Range to reproduce from the entries below: the line with "[984,95,1029,112] [●], ->", the line with "[974,692,1052,708] outorga ->", and every line in between. Give them exactly and give nothing else.

(Data under study)

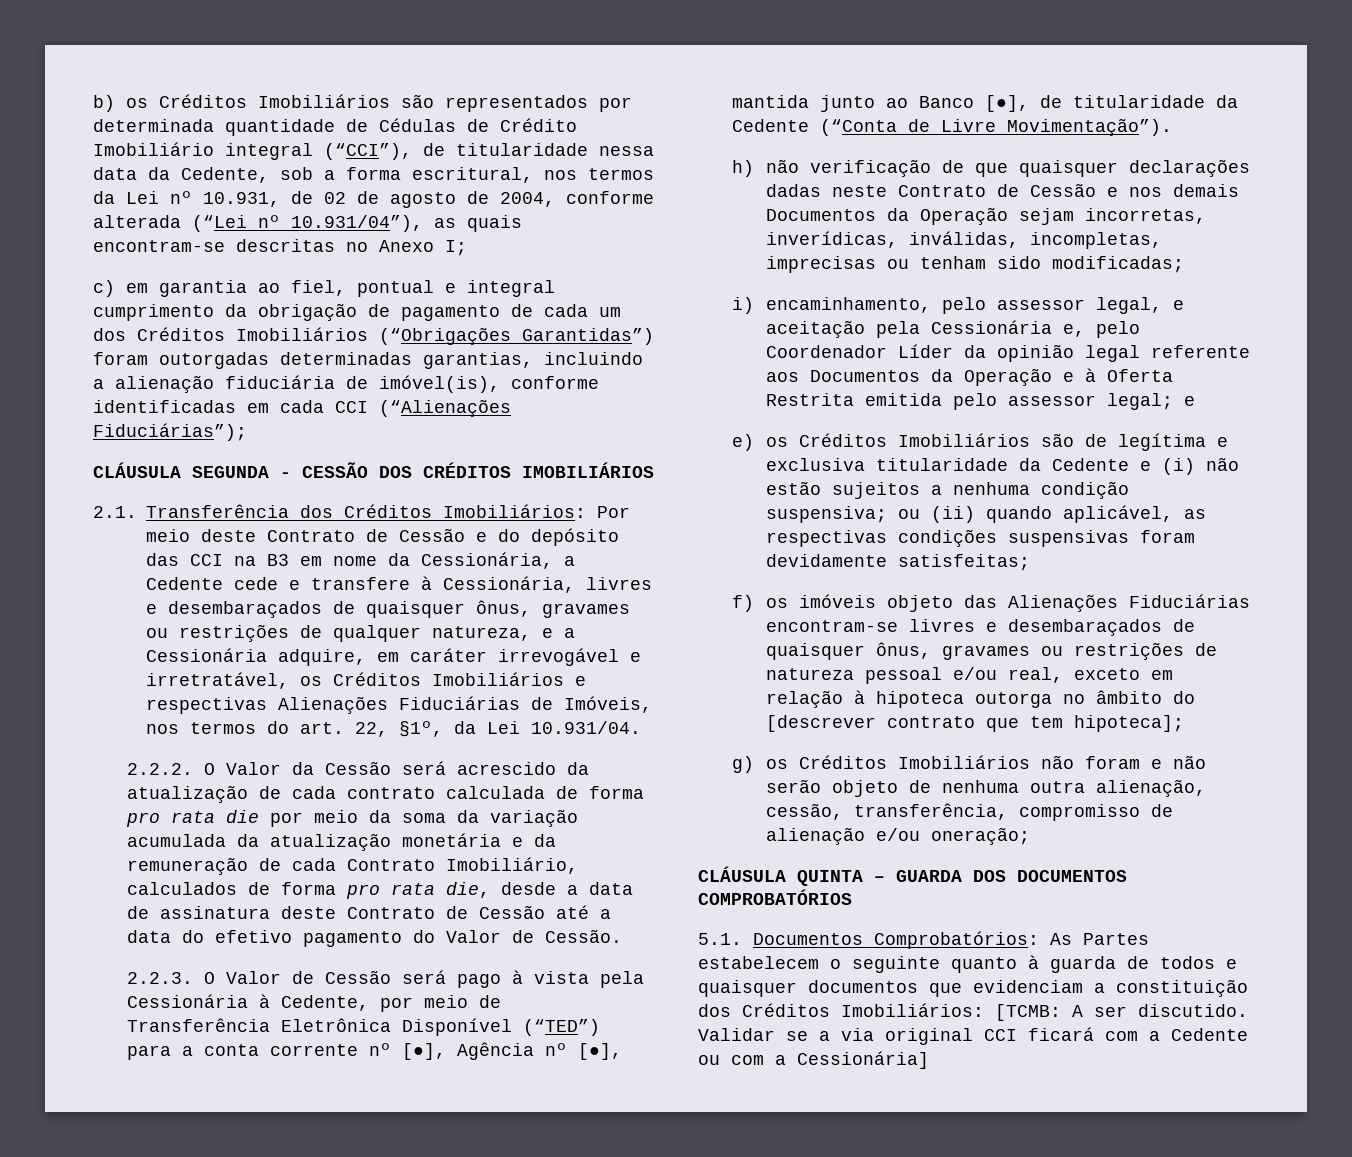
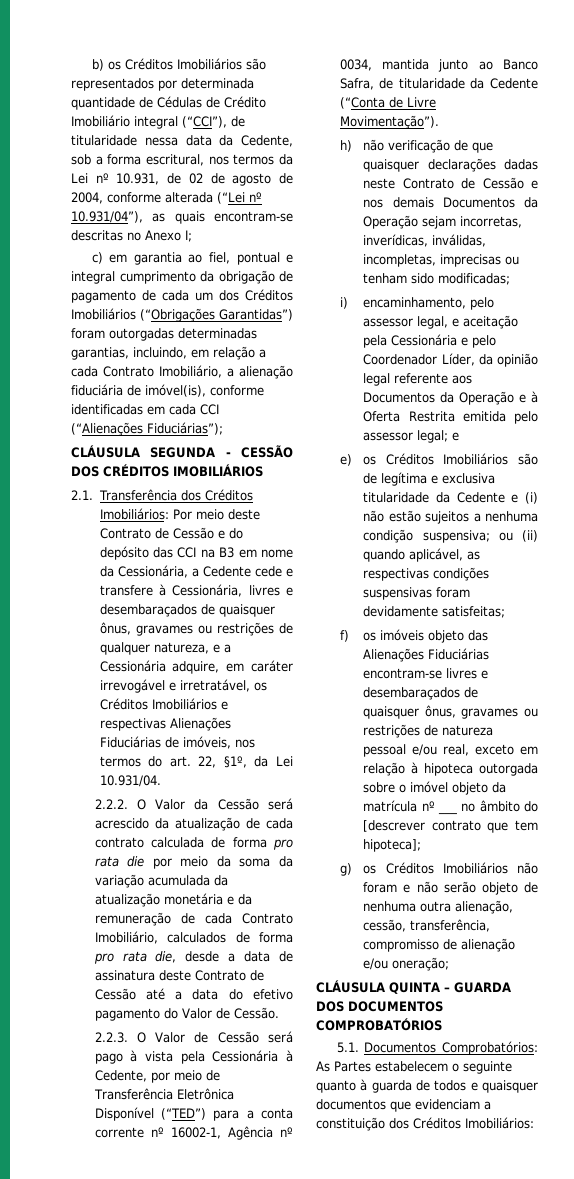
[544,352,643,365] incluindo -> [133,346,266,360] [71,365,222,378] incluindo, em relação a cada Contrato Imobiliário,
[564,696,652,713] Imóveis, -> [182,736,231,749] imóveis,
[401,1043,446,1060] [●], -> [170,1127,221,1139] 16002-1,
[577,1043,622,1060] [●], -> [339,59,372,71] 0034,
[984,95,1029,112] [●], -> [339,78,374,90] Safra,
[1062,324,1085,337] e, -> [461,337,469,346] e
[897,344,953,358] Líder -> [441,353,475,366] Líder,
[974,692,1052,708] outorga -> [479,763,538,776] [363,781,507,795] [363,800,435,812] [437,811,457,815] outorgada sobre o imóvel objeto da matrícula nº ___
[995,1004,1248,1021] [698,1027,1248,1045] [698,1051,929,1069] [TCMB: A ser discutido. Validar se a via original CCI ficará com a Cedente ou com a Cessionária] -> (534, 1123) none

(End Data under study)
(Data under study)

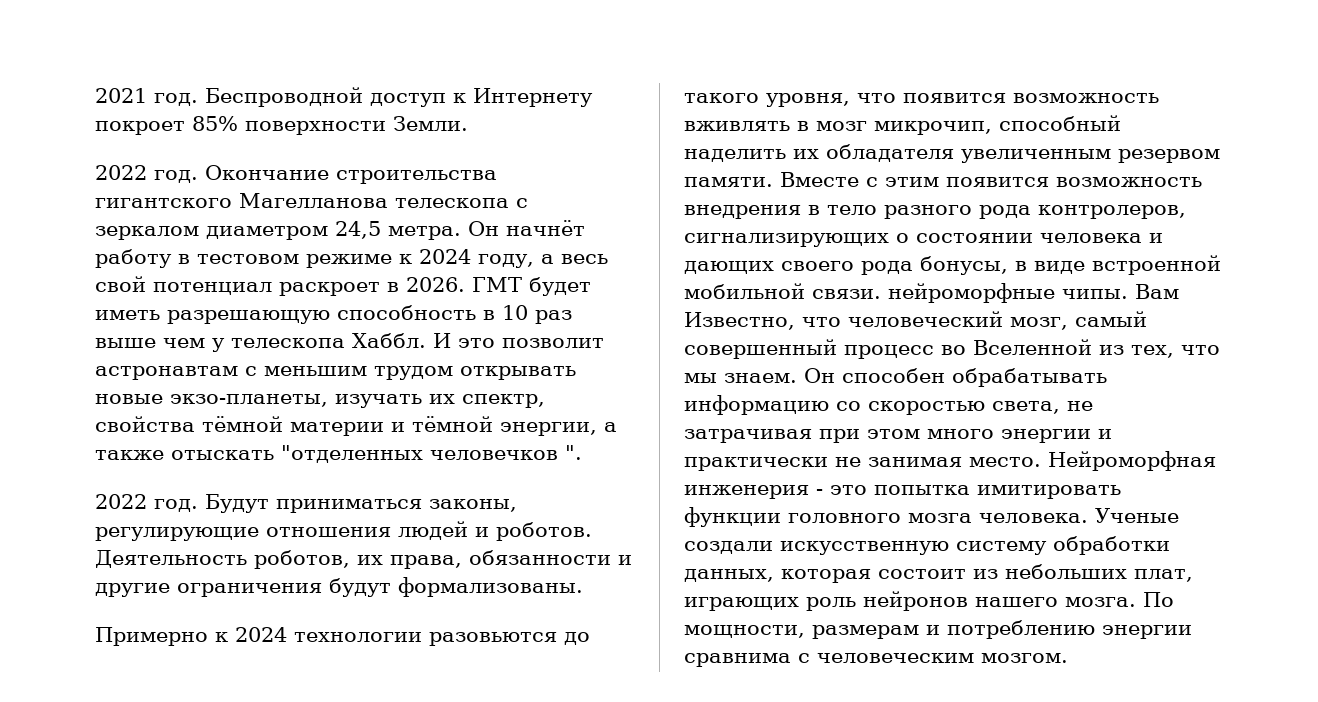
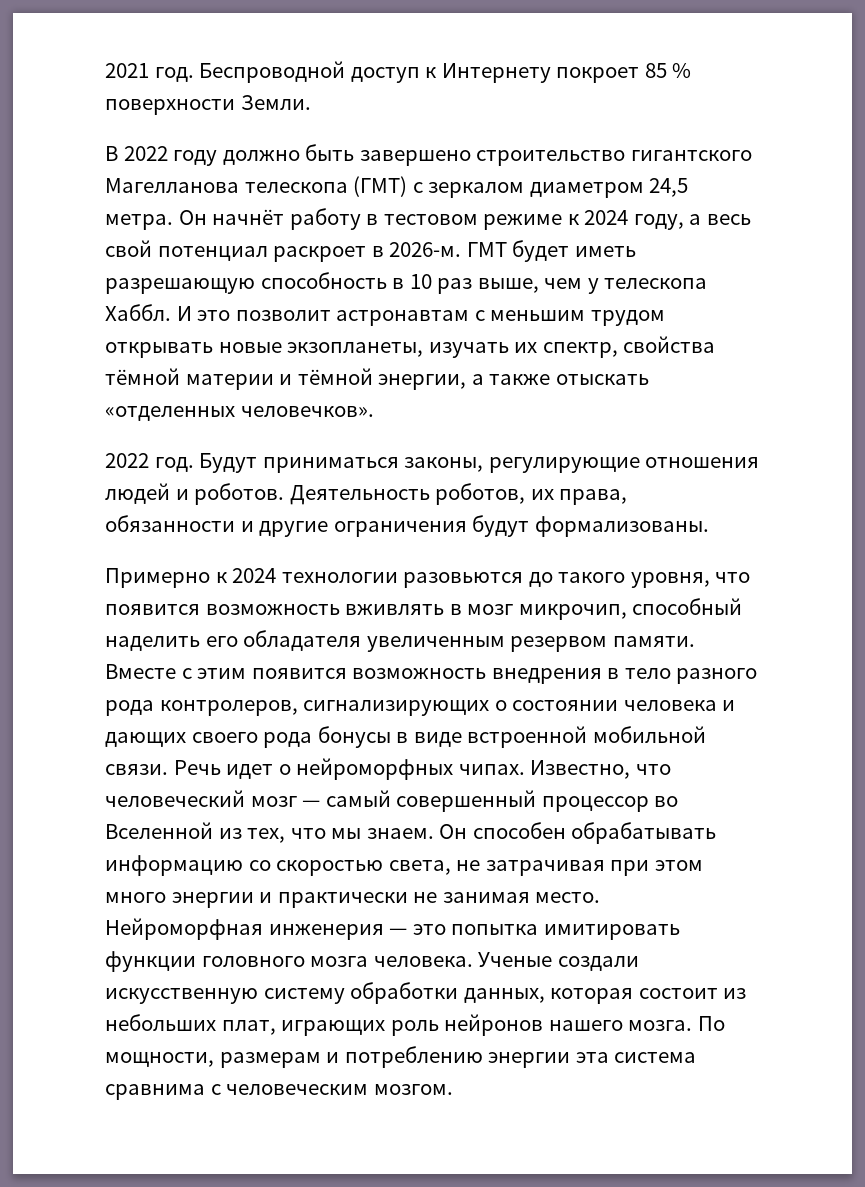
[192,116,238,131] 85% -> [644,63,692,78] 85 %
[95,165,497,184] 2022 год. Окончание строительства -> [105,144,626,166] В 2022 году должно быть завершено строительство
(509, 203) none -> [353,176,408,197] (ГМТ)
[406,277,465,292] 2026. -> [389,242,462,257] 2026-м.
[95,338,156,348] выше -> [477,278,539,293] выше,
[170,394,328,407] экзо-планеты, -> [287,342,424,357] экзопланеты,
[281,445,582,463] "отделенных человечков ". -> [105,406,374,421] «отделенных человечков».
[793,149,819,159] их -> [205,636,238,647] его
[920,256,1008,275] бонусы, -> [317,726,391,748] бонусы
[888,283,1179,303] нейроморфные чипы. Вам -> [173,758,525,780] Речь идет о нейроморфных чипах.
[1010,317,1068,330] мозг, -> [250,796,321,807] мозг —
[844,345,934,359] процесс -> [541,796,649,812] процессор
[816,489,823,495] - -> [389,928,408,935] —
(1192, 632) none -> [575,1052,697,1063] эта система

(End Data under study)

● Task response:
[984,95,1029,112] [●], -> [339,78,374,90] Safra,
[1062,324,1085,337] e, -> [461,337,469,346] e
[897,344,953,358] Líder -> [441,353,475,366] Líder,
[974,692,1052,708] outorga -> [479,763,538,776] [363,781,507,795] [363,800,435,812] [437,811,457,815] outorgada sobre o imóvel objeto da matrícula nº ___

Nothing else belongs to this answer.